• **WHAT IS NEEDED**: Lines from the one containing "input ddr4_refclk_clk_n;" through the end of the material below should be given again exactly, with no others.

• **RECORDS SHOWN**:
_ _ _ _
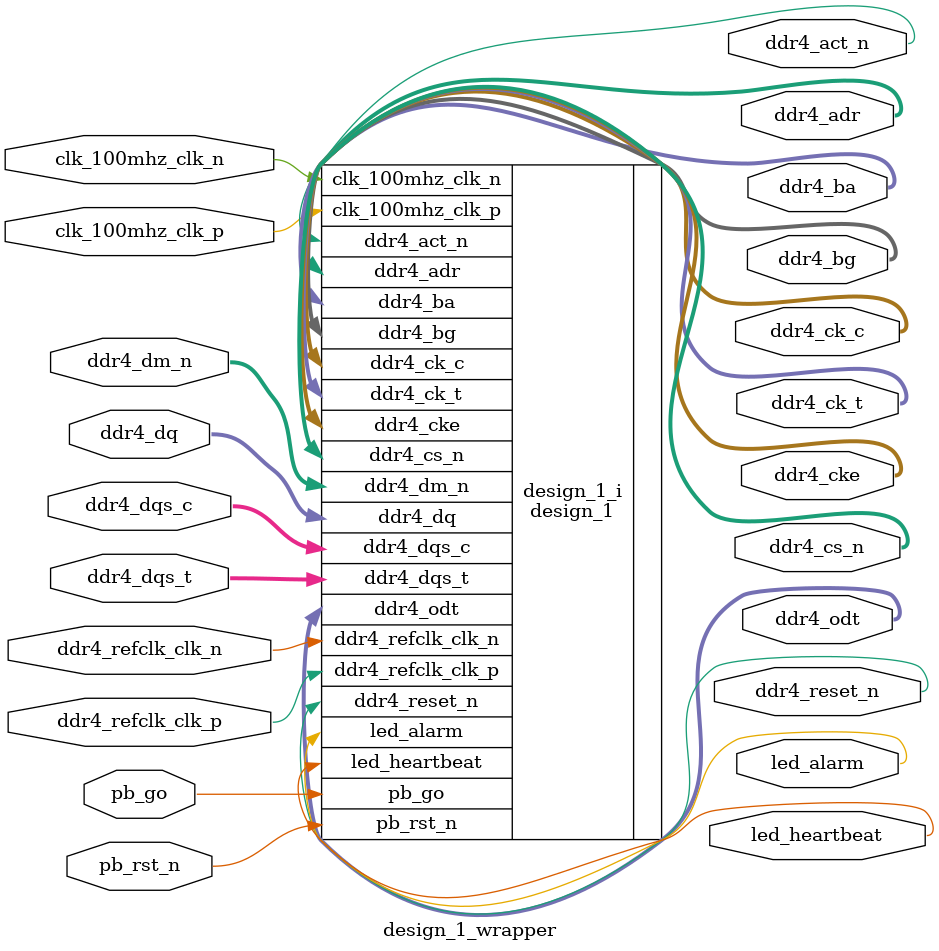
<source format=v>
`timescale 1 ps / 1 ps

module design_1_wrapper
   (clk_100mhz_clk_n,
    clk_100mhz_clk_p,
    ddr4_act_n,
    ddr4_adr,
    ddr4_ba,
    ddr4_bg,
    ddr4_ck_c,
    ddr4_ck_t,
    ddr4_cke,
    ddr4_cs_n,
    ddr4_dm_n,
    ddr4_dq,
    ddr4_dqs_c,
    ddr4_dqs_t,
    ddr4_odt,
    ddr4_refclk_clk_n,
    ddr4_refclk_clk_p,
    ddr4_reset_n,
    led_alarm,
    led_heartbeat,
    pb_go,
    pb_rst_n);
  input [0:0]clk_100mhz_clk_n;
  input [0:0]clk_100mhz_clk_p;
  output ddr4_act_n;
  output [16:0]ddr4_adr;
  output [1:0]ddr4_ba;
  output [1:0]ddr4_bg;
  output [1:0]ddr4_ck_c;
  output [1:0]ddr4_ck_t;
  output [1:0]ddr4_cke;
  output [1:0]ddr4_cs_n;
  inout [8:0]ddr4_dm_n;
  inout [71:0]ddr4_dq;
  inout [8:0]ddr4_dqs_c;
  inout [8:0]ddr4_dqs_t;
  output [1:0]ddr4_odt;
  input ddr4_refclk_clk_n;
  input ddr4_refclk_clk_p;
  output ddr4_reset_n;
  output led_alarm;
  output led_heartbeat;
  input pb_go;
  input pb_rst_n;

  wire [0:0]clk_100mhz_clk_n;
  wire [0:0]clk_100mhz_clk_p;
  wire ddr4_act_n;
  wire [16:0]ddr4_adr;
  wire [1:0]ddr4_ba;
  wire [1:0]ddr4_bg;
  wire [1:0]ddr4_ck_c;
  wire [1:0]ddr4_ck_t;
  wire [1:0]ddr4_cke;
  wire [1:0]ddr4_cs_n;
  wire [8:0]ddr4_dm_n;
  wire [71:0]ddr4_dq;
  wire [8:0]ddr4_dqs_c;
  wire [8:0]ddr4_dqs_t;
  wire [1:0]ddr4_odt;
  wire ddr4_refclk_clk_n;
  wire ddr4_refclk_clk_p;
  wire ddr4_reset_n;
  wire led_alarm;
  wire led_heartbeat;
  wire pb_go;
  wire pb_rst_n;

  design_1 design_1_i
       (.clk_100mhz_clk_n(clk_100mhz_clk_n),
        .clk_100mhz_clk_p(clk_100mhz_clk_p),
        .ddr4_act_n(ddr4_act_n),
        .ddr4_adr(ddr4_adr),
        .ddr4_ba(ddr4_ba),
        .ddr4_bg(ddr4_bg),
        .ddr4_ck_c(ddr4_ck_c),
        .ddr4_ck_t(ddr4_ck_t),
        .ddr4_cke(ddr4_cke),
        .ddr4_cs_n(ddr4_cs_n),
        .ddr4_dm_n(ddr4_dm_n),
        .ddr4_dq(ddr4_dq),
        .ddr4_dqs_c(ddr4_dqs_c),
        .ddr4_dqs_t(ddr4_dqs_t),
        .ddr4_odt(ddr4_odt),
        .ddr4_refclk_clk_n(ddr4_refclk_clk_n),
        .ddr4_refclk_clk_p(ddr4_refclk_clk_p),
        .ddr4_reset_n(ddr4_reset_n),
        .led_alarm(led_alarm),
        .led_heartbeat(led_heartbeat),
        .pb_go(pb_go),
        .pb_rst_n(pb_rst_n));
endmodule

</source>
_ _ _ _
• **OUTPUT FOR THIS EXERCISE**:
  input ddr4_refclk_clk_n;
  input ddr4_refclk_clk_p;
  output ddr4_reset_n;
  output led_alarm;
  output led_heartbeat;
  input pb_go;
  input pb_rst_n;

  wire [0:0]clk_100mhz_clk_n;
  wire [0:0]clk_100mhz_clk_p;
  wire ddr4_act_n;
  wire [16:0]ddr4_adr;
  wire [1:0]ddr4_ba;
  wire [1:0]ddr4_bg;
  wire [1:0]ddr4_ck_c;
  wire [1:0]ddr4_ck_t;
  wire [1:0]ddr4_cke;
  wire [1:0]ddr4_cs_n;
  wire [8:0]ddr4_dm_n;
  wire [71:0]ddr4_dq;
  wire [8:0]ddr4_dqs_c;
  wire [8:0]ddr4_dqs_t;
  wire [1:0]ddr4_odt;
  wire ddr4_refclk_clk_n;
  wire ddr4_refclk_clk_p;
  wire ddr4_reset_n;
  wire led_alarm;
  wire led_heartbeat;
  wire pb_go;
  wire pb_rst_n;

  design_1 design_1_i
       (.clk_100mhz_clk_n(clk_100mhz_clk_n),
        .clk_100mhz_clk_p(clk_100mhz_clk_p),
        .ddr4_act_n(ddr4_act_n),
        .ddr4_adr(ddr4_adr),
        .ddr4_ba(ddr4_ba),
        .ddr4_bg(ddr4_bg),
        .ddr4_ck_c(ddr4_ck_c),
        .ddr4_ck_t(ddr4_ck_t),
        .ddr4_cke(ddr4_cke),
        .ddr4_cs_n(ddr4_cs_n),
        .ddr4_dm_n(ddr4_dm_n),
        .ddr4_dq(ddr4_dq),
        .ddr4_dqs_c(ddr4_dqs_c),
        .ddr4_dqs_t(ddr4_dqs_t),
        .ddr4_odt(ddr4_odt),
        .ddr4_refclk_clk_n(ddr4_refclk_clk_n),
        .ddr4_refclk_clk_p(ddr4_refclk_clk_p),
        .ddr4_reset_n(ddr4_reset_n),
        .led_alarm(led_alarm),
        .led_heartbeat(led_heartbeat),
        .pb_go(pb_go),
        .pb_rst_n(pb_rst_n));
endmodule

</source>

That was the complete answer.